### REQUIRED WORK
Using the line that contains "169 330 1.64" as the start, restate each line word for word through the final line of the material below, and return only those.

● ● ● ● ●

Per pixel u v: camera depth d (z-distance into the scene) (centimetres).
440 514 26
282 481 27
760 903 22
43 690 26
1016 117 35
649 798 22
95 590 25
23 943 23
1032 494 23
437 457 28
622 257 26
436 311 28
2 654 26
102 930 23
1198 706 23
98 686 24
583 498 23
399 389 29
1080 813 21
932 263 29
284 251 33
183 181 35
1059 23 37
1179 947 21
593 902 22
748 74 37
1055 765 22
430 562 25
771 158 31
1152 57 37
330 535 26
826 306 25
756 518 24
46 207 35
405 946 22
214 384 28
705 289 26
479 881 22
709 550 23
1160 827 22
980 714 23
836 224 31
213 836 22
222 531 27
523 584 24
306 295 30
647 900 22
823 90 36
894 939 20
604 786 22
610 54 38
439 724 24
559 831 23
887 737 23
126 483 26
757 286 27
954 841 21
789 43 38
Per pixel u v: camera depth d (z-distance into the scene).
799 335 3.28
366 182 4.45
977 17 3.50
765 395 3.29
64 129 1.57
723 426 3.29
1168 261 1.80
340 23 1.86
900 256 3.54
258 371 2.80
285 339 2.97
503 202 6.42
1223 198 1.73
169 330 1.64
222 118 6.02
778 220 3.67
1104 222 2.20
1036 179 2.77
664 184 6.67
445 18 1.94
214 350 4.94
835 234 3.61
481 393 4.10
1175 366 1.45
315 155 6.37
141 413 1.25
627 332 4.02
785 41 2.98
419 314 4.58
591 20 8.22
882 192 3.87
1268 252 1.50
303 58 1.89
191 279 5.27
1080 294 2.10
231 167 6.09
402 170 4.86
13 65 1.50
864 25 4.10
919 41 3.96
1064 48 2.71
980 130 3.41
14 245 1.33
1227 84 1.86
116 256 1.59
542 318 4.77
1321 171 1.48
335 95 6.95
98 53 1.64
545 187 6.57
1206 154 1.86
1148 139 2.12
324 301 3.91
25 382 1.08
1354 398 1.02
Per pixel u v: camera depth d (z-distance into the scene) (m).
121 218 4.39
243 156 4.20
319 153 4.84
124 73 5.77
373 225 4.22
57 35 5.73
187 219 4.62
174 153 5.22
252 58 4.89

● ● ● ● ●

### RESPONSE TO THE EXERCISE
169 330 1.64
222 118 6.02
778 220 3.67
1104 222 2.20
1036 179 2.77
664 184 6.67
445 18 1.94
214 350 4.94
835 234 3.61
481 393 4.10
1175 366 1.45
315 155 6.37
141 413 1.25
627 332 4.02
785 41 2.98
419 314 4.58
591 20 8.22
882 192 3.87
1268 252 1.50
303 58 1.89
191 279 5.27
1080 294 2.10
231 167 6.09
402 170 4.86
13 65 1.50
864 25 4.10
919 41 3.96
1064 48 2.71
980 130 3.41
14 245 1.33
1227 84 1.86
116 256 1.59
542 318 4.77
1321 171 1.48
335 95 6.95
98 53 1.64
545 187 6.57
1206 154 1.86
1148 139 2.12
324 301 3.91
25 382 1.08
1354 398 1.02
Per pixel u v: camera depth d (z-distance into the scene) (m).
121 218 4.39
243 156 4.20
319 153 4.84
124 73 5.77
373 225 4.22
57 35 5.73
187 219 4.62
174 153 5.22
252 58 4.89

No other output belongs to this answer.